Data for this task »
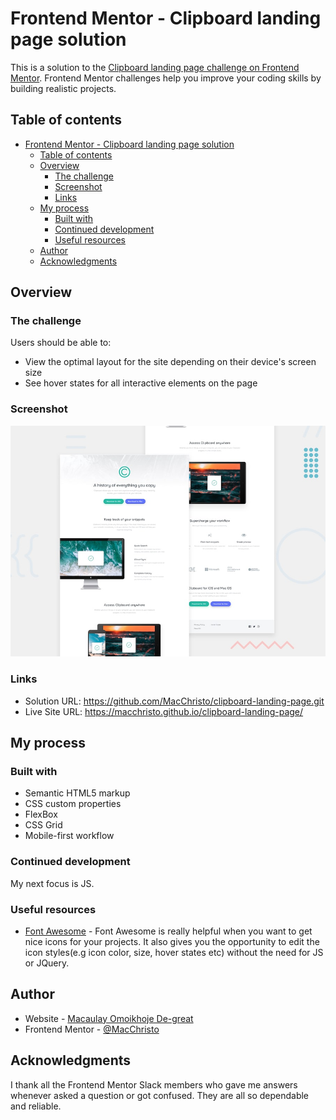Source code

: # Frontend Mentor - Clipboard landing page solution

This is a solution to the [Clipboard landing page challenge on Frontend Mentor](https://www.frontendmentor.io/challenges/clipboard-landing-page-5cc9bccd6c4c91111378ecb9). Frontend Mentor challenges help you improve your coding skills by building realistic projects. 

## Table of contents

- [Frontend Mentor - Clipboard landing page solution](#frontend-mentor---clipboard-landing-page-solution)
  - [Table of contents](#table-of-contents)
  - [Overview](#overview)
    - [The challenge](#the-challenge)
    - [Screenshot](#screenshot)
    - [Links](#links)
  - [My process](#my-process)
    - [Built with](#built-with)
    - [Continued development](#continued-development)
    - [Useful resources](#useful-resources)
  - [Author](#author)
  - [Acknowledgments](#acknowledgments)


## Overview

### The challenge

Users should be able to:

- View the optimal layout for the site depending on their device's screen size
- See hover states for all interactive elements on the page

### Screenshot

![](design/desktop-preview.jpg)

### Links

- Solution URL:   https://github.com/MacChristo/clipboard-landing-page.git
- Live Site URL: https://macchristo.github.io/clipboard-landing-page/


## My process

### Built with

- Semantic HTML5 markup
- CSS custom properties
- FlexBox
- CSS Grid
- Mobile-first workflow



### Continued development

My next focus is JS.


### Useful resources

- [Font Awesome](https://fontawesome.com) - Font Awesome is really helpful when you want to get nice icons for your projects. It also gives you the opportunity to edit the icon styles(e.g icon color, size, hover states etc) without the need for JS or JQuery.


## Author

- Website - [Macaulay Omoikhoje De-great](https://macchristo.github.io/Personal-site-1/)
- Frontend Mentor - [@MacChristo](https://www.frontendmentor.io/profile/MacChristo)

## Acknowledgments

I thank all the Frontend Mentor Slack members who gave me answers whenever asked a question or got confused. They are all so dependable and reliable.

Activity » Reproduce the items above verbatim, character for character, and omit the pictures from your answer.

Written response »
Source code

: # Frontend Mentor - Clipboard landing page solution

This is a solution to the [Clipboard landing page challenge on Frontend Mentor](https://www.frontendmentor.io/challenges/clipboard-landing-page-5cc9bccd6c4c91111378ecb9). Frontend Mentor challenges help you improve your coding skills by building realistic projects. 

## Table of contents

- [Frontend Mentor - Clipboard landing page solution](#frontend-mentor---clipboard-landing-page-solution)
  - [Table of contents](#table-of-contents)
  - [Overview](#overview)
    - [The challenge](#the-challenge)
    - [Screenshot](#screenshot)
    - [Links](#links)
  - [My process](#my-process)
    - [Built with](#built-with)
    - [Continued development](#continued-development)
    - [Useful resources](#useful-resources)
  - [Author](#author)
  - [Acknowledgments](#acknowledgments)


## Overview

### The challenge

Users should be able to:

- View the optimal layout for the site depending on their device's screen size
- See hover states for all interactive elements on the page

### Screenshot

![](design/desktop-preview.jpg)

### Links

- Solution URL:   https://github.com/MacChristo/clipboard-landing-page.git
- Live Site URL: https://macchristo.github.io/clipboard-landing-page/


## My process

### Built with

- Semantic HTML5 markup
- CSS custom properties
- FlexBox
- CSS Grid
- Mobile-first workflow



### Continued development

My next focus is JS.


### Useful resources

- [Font Awesome](https://fontawesome.com) - Font Awesome is really helpful when you want to get nice icons for your projects. It also gives you the opportunity to edit the icon styles(e.g icon color, size, hover states etc) without the need for JS or JQuery.


## Author

- Website - [Macaulay Omoikhoje De-great](https://macchristo.github.io/Personal-site-1/)
- Frontend Mentor - [@MacChristo](https://www.frontendmentor.io/profile/MacChristo)

## Acknowledgments

I thank all the Frontend Mentor Slack members who gave me answers whenever asked a question or got confused. They are all so dependable and reliable.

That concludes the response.